I’m proud to be an American, where at least I know I’m free,” the song goes. Free to do what? Free to get involved in staged protests of issues we don’t understand? Free to loudly proclaim “facts” with no basis in reality? Free to watch propaganda dressed up as news? Free to owe everything to the companies that hire us, care for us, and mis-manage our money with no hope of anything else?

If you don’t mind, I’d prefer a different flavor of freedom.

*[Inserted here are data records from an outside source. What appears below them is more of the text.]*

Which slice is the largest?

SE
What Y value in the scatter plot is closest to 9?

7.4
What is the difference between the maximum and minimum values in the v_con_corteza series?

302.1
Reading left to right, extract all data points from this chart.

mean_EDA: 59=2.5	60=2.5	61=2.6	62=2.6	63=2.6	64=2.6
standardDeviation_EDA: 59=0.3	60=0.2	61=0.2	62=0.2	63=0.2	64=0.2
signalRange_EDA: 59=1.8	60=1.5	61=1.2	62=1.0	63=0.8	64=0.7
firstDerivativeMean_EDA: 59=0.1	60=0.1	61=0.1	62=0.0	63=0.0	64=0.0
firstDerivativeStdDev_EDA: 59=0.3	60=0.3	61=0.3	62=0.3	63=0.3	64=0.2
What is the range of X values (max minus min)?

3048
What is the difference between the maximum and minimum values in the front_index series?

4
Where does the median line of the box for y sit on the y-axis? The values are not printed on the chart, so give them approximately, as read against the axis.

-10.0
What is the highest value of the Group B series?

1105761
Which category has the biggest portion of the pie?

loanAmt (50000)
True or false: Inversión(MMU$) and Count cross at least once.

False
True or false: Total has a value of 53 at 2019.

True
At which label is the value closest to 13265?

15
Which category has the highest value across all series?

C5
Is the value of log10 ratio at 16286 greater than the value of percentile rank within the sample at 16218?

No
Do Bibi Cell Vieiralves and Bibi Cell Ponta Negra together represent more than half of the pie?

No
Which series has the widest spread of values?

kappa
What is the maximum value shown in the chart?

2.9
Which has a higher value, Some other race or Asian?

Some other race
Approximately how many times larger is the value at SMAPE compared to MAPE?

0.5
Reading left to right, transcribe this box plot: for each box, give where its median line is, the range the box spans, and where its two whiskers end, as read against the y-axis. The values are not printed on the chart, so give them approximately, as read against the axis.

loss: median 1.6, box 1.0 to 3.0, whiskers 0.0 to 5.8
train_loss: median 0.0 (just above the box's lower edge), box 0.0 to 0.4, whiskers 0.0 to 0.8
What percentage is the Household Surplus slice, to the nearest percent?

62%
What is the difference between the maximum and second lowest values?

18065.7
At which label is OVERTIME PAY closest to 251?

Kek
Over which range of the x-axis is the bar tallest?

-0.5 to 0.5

In Closing: Roman Army Knife; “Um, because it was the right thing to do and we didn’t want any lawyers saying we did wrong later? Was the 5th Amendment repealed while I wasn’t looking?”; nice to see that we are going to count job losses more honestly, but it’s a shame that Mr. Obama will be blamed for “losing” these jobs when he merely counted Bush Administration losses correctly; I couldn’t have said it better either; at least child abuse is down!; where genetic testing and “pro-life” collide; trees are loving global warming (much more so than the polar bears); and Americans are drinking more, but we’re not paying for the Good Stuff. So, uh, maybe the price of Scotch will return to rational levels? No? I thought not.